Cleco and SWEPCO Self-Scheduling Dolet Hills Coal Plant Found Imprudent, Resulting in Massive Refunds to Rate-Payers, Vindicating Years of Sierra Club Legal Work

The Sierra Club’s Environmental Law Program recently saw a great payoff to its work on uneconomic self-scheduling practices. On February 1, 2024, a Louisiana Public Service Commission (LPSC) Administrative Law Judge found that the Cleco Power LLC’s (Cleco’s) and Southwestern Electric Power Company’s (SWEPCO’s) Dolet Hills Coal Plant unreasonably “self-scheduled” its operations between 2019 and 2021, scheduling the plant to produce and sell energy even when more expensive than other available resources. As a result of its uneconomic operation, the Judge recommended $128 million and $167 million in refunds to Cleco and Swepco rate-payers, respectively.

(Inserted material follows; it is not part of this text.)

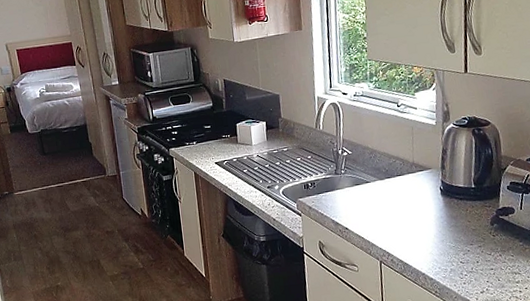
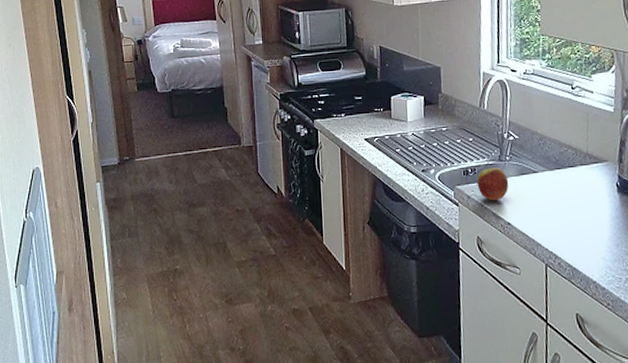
apple: none [316,180,345,210] -> present [477,167,509,201]

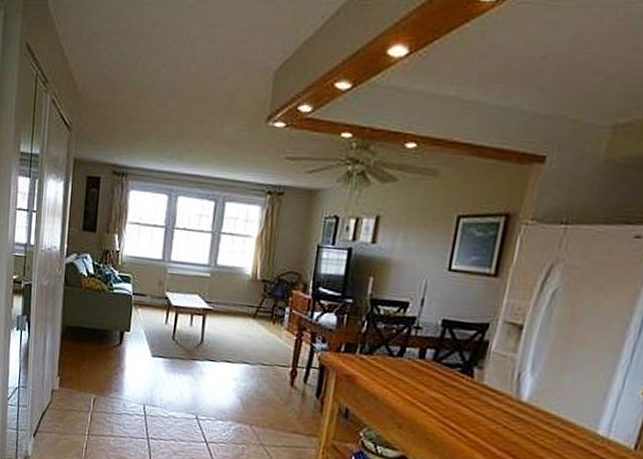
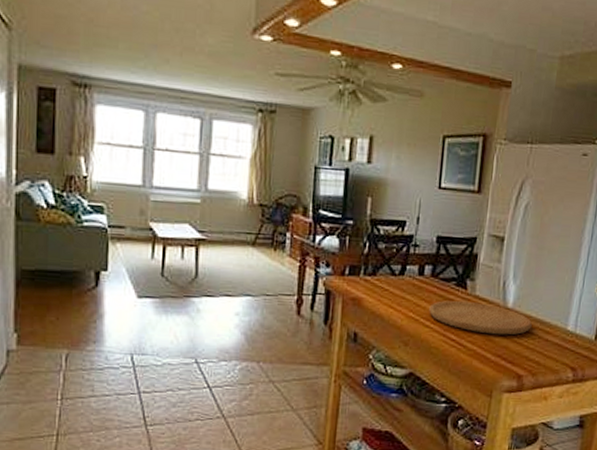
cutting board: none [428,387,551,432] -> present [429,301,532,336]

At least one Louisiana Commissioner, Davante Lewis, has expressed an intent to affirm the judge’s recommendation, and has serious concern about the practice of uneconomic self-scheduling.    

Self-scheduling is the practice in which utilities can schedule a unit to be operated in the energy market even when lower-cost resources are available and market prices are unable to cover the fuel and operational costs of running the unit. These utilities pass along the losses from these inefficiencies to captive rate-payers, making energy hundreds of millions of dollars more expensive for customers than it should be and allowing utilities to continue operating dirty coal plants even when they are uneconomic. 

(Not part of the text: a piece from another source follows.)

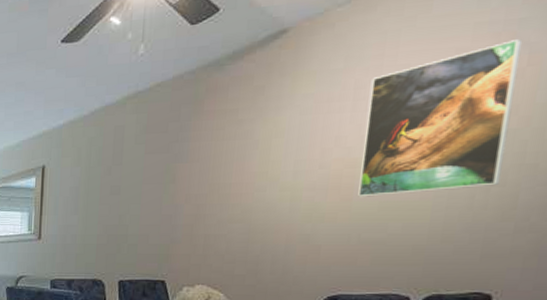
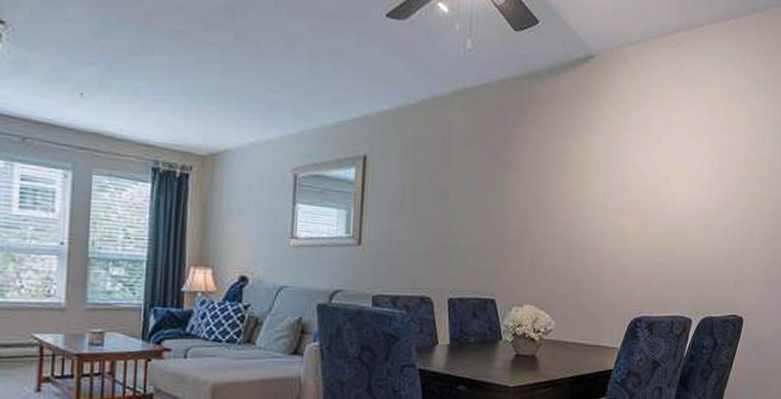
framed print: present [358,39,523,197] -> none [652,102,748,224]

Ending the practice of uneconomic self-scheduling will immediately reduce pollution. When electric system operators choose the least-cost resources first, cleaner power generators will be used before coal units. A reduction in use of uneconomic coal plants will lead to lower revenue for utilities, ultimately encouraging their retirement. 

The Sierra Club’s Environmental Law Program (ELP) has repeatedly voiced concerns to the LPSC regarding uneconomic commitment of Louisiana coal plants–precisely the same arguments that Commission Staff and the Judge adopted in this case. For example, during the 2018 to 2019 Integrated Resource Plan cycles for Cleco, Entergy, and SWEPCO, ELP critiqued uneconomic self-scheduling practices at 2 of Cleco’s units, 3 of Entergy’s units, and 2 of SWEPCO’s units. Similarly, in the Cleco-NGR Merger docket, Sierra Club filed expert analysis critiquing Cleco’s self-scheduling practices at Dolet Hills. ELP’s expert demonstrated that Cleco’s coal fleet was already uneconomic, and that acquisition of additional uneconomic coal assets was likely to increase risk for ratepayers. ELP settled the Merger case with a commitment from Louisiana Generating LLC to cease burning coal at its Big Cajun II unit 1 by the end of 2024 and a commitment to operate Dolet Hills only seasonally (note: Dolet Hills officially retired at the end of 2021– an excellent example of how ending the practice of economic self-scheduling can lead to the retirement of coal plants).

ELP has been advocating against uneconomic self-scheduling for the past five years across many different states, including Missouri, Arkansas, Indiana, Michigan, Texas, Minnesota, Wisconsin, Georgia, Oregon, California, New Mexico, and Mississippi. The recommended order out of Louisiana should set a standard for advocates to point to in other states where ELP continues to fight uneconomic dispatch of coal in state public service commission proceedings. 

Sierra Club’s Louisiana efforts are led by Senior Attorneys Joshua Smith and Tony Mendoza and in-house expert Jeremy Fisher, and assisted by Legal Assistant Ashley Soliman. Sierra Club’s work on self-scheduling in energy markets has been led by Managing Attorney Kristin Henry, former Sierra Club leader Al Armendariz, and ELP attorneys Rose Monahan, Laurie Williams, Megan Wachspress, and Sunil Bector.